At 3:40 p.m, refinery operators detect a leak of aerosol hydrocarbons (HC: diesel, hydrogen and hydrogen sulfide) in the diesel desulphurization unit causing a release of hydrogen and hydrogen sulfide at the top of the unit .
The operator in charge of conducting the unit triggers the automatic shutting of the unit and the water walls of the furnace. The leak is located at the outlet of the desulfurization reactor, in the cooling towers. The plant firefighters team was alerted at 15:45 , then a warning containment for the 1500 employees of the platform (petrochemical units and refinery) is issued at 15:47. The company triggers the emergency plan at 3:50 p.m. and the firefighters team installs a water curtain around the unit. Public emergency services dispatch a firefifhter officer at the plant PC. Containment is raised 50 minutes later for the platform employees and 2h later for the unit and neighboring units employees , the emergency plan is then cancelled. The unit is depresurized by sending the diesel content to the torch, then is degazeifed with nitrogen. No casualties are registered but residents’ complaints concerning odors are recorded in the late afternoon in the nearby town located downwind of the refinery, their claims are confirmed between 16 am and 17 pm by air quality sensors located in this town. The company suffered production losses worth several million Euros due to the slowdown of the units of the platform, the closure of the desulfurization unit for several days and the non-desulfurized diesel producted which is more difficult to sell.
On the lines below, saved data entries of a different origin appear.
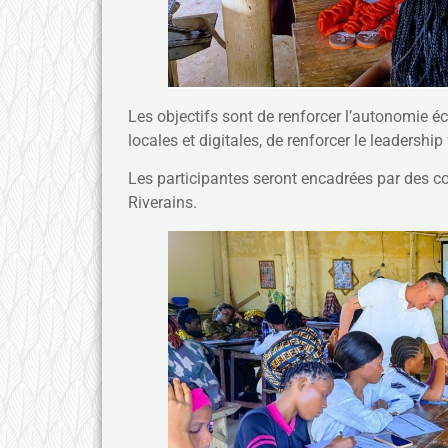
Les objectifs sont de renforcer l’autonomie éc
locales et digitales, de renforcer le leadership
Les participantes seront encadrées par des c
Riverains.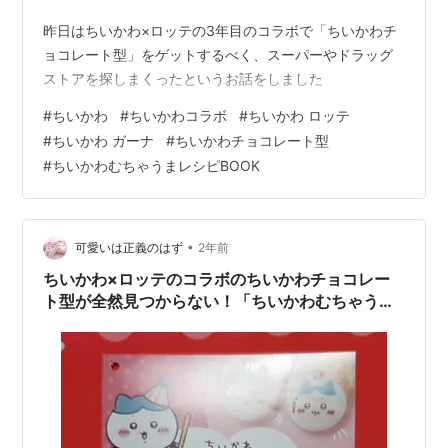
昨日はちいかわ×ロッテの3年目のコラボで「ちいかわチ
ョコレート型」をゲットするべく、スーパーやドラッグ
ストアを探しまくったというお話をしました
#
ちいかわ
#
ちいかわコラボ
#
ちいかわ ロッテ
#
ちいかわ ガーナ
#
ちいかわチョコレート型
#
ちいかわむちゃうまレシピBOOK
•
可愛いは正義のはず
2年前
ちいかわ×ロッテのコラボのちいかわチョコレー
ト型が全然見つからない！「ちいかわむちゃうま
レシピBOOK」だけ貰った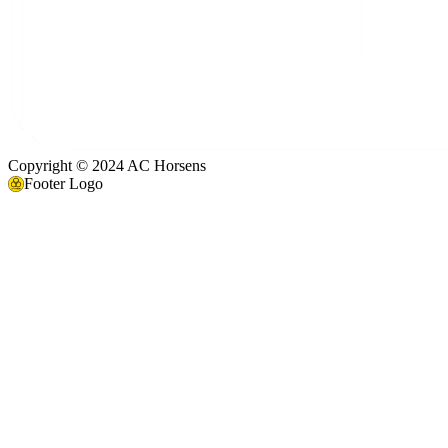
Copyright © 2024 AC Horsens
Footer Logo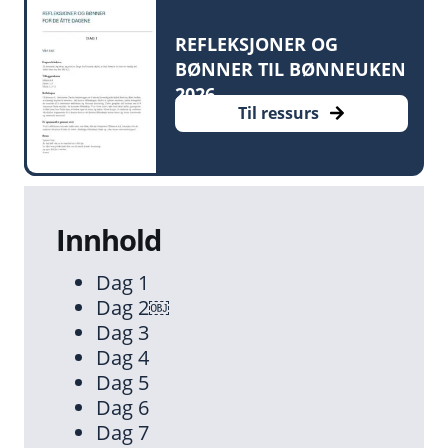
REFLEKSJONER OG
BØNNER TIL BØNNEUKEN
2026
Til ressurs
Innhold
Dag 1
Dag 2￼
Dag 3
Dag 4
Dag 5
Dag 6
Dag 7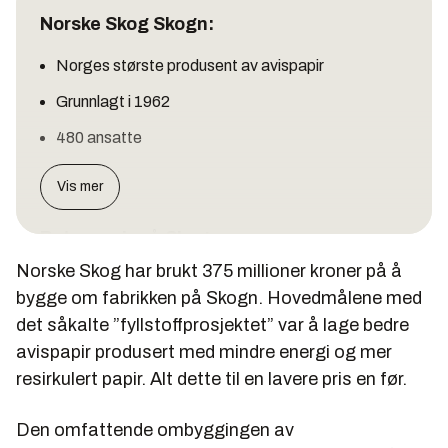
Norske Skog Skogn:
Norges største produsent av avispapir
Grunnlagt i 1962
480 ansatte
Vis mer
Returpapir på Skogn:
Norske Skog har brukt 375 millioner kroner på å
Fabrikken har nå kapasitet til å ta imot 220.000
bygge om fabrikken på Skogn. Hovedmålene med
tonn returpapir, 25 prosent mer enn før
det såkalte ”fyllstoffprosjektet” var å lage bedre
ombyggingen.
avispapir produsert med mindre energi og mer
40.000 tonn av dette forsvinner i produksjonen,
resirkulert papir. Alt dette til en lavere pris en før.
fordi ting er med i returpapiret som ikke burde vært
der på grunn av dårlig sortering.
Den omfattende ombyggingen av
Det er bedre kvalitet på returpapiret Norske Skog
The cloud of HC was released at a 10m height due to the fan of the cooling tower at the origin of the leak and quickly dispersed into the air, fixed hydrocarbon gas detectors in the units or mobile ones belonging to the employees and emergency staff never triggered. The company issues a press release.
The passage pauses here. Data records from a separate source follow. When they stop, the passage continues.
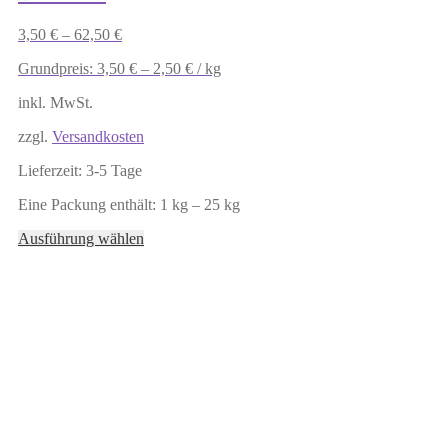
3,50
€
–
62,50
€
Grundpreis:
3,50
€
–
2,50
€
/
kg
inkl. MwSt.
zzgl.
Versandkosten
Lieferzeit:
3-5 Tage
Eine Packung enthält: 1
kg
– 25
kg
Dieses
Ausführung wählen
Produkt
weist
mehrere
Varianten
auf.
Die
Optionen
können
auf
der
Produktseite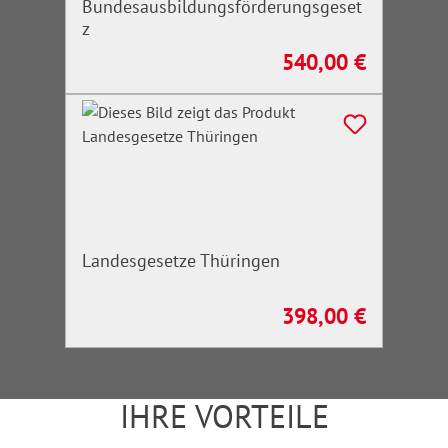
Bundesausbildungsförderungsgeset
z
540,00 €
Regulärer Preis:
Landesgesetze Thüringen
398,00 €
Regulärer Preis:
IHRE VORTEILE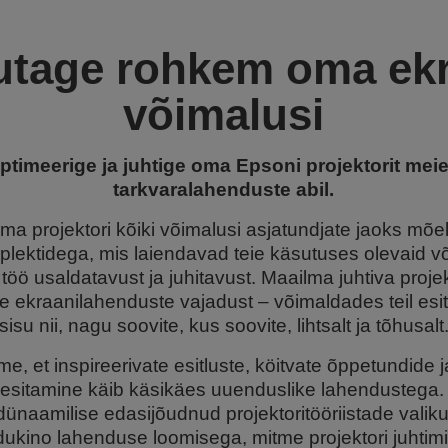
utage rohkem oma ekr
võimalusi
ptimeerige ja juhtige oma Epsoni projektorit meie 
tarkvaralahenduste abil.
a projektori kõiki võimalusi asjatundjate jaoks mõ
lektidega, mis laiendavad teie käsutuses olevaid v
öö usaldatavust ja juhitavust. Maailma juhtiva projek
 ekraanilahenduste vajadust – võimaldades teil esi
sisu nii, nagu soovite, kus soovite, lihtsalt ja tõhusalt
e, et inspireerivate esitluste, köitvate õppetundide
esitamine käib käsikäes uuenduslike lahendustega.
dünaamilise edasijõudnud projektoritööriistade valik
ukino lahenduse loomisega, mitme projektori juhtimi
The investigation shows that the leak came from a boring on a beam of ordinary carbon steel pipes on 1 of the 4 air coolers units, following corrosion related to the presence of ammonium disulphide produced by the combination of H2S issued by the desulfurization porcesse and the nitrogen issued from the denitrification process in the reactor. An injection of water upstream is assured at all times to dissolve the substance and avoid deposits, but a retrofit of the unit 5 years ago had increased the rate of denitrification in the reactor. Corrosion was aggravated by the erosion derived from the excess of penetration of the weld beads on an elbow of the tube, thereby creating a turbulent flow erosion after the elbow. An examination of the radiographic controls made three months before by the plant inspection service (SIR) shows a residual thickness of 1.5 mm on the tube which remained undetected by the radiography operator and next by the employee of this service, given the difficulties to detect it with the radiiographic device. The normal procedure involves replacing the tube when reaching a residual thickness <2mm. The uniform nature of the loss of thickness in this part of the tube is more difficult to detect than a ponctual loss of thickness on the radiographic films. Incidents of boring related corrosion / erosion had already occurred on some of the 92 tubes and 368 elbows belonging to the 2 oldest cooling towers (30 years old), with change of 41 tubes after a similar incident 5 years ago , 5 elbows changed following a checkup 2 years ago and 75 elbows changed after incident 3 months ago, but without any consequences on the environment. The company restarts the unit on a reduced mode with the 2 most recent cooling towers (15 years old) to avoid the complete paralyzation of the atmospheric distillation unit, the 2 oldest are replaced the next year with a special attention given to the nature of the metal and the design of tubes and elbows.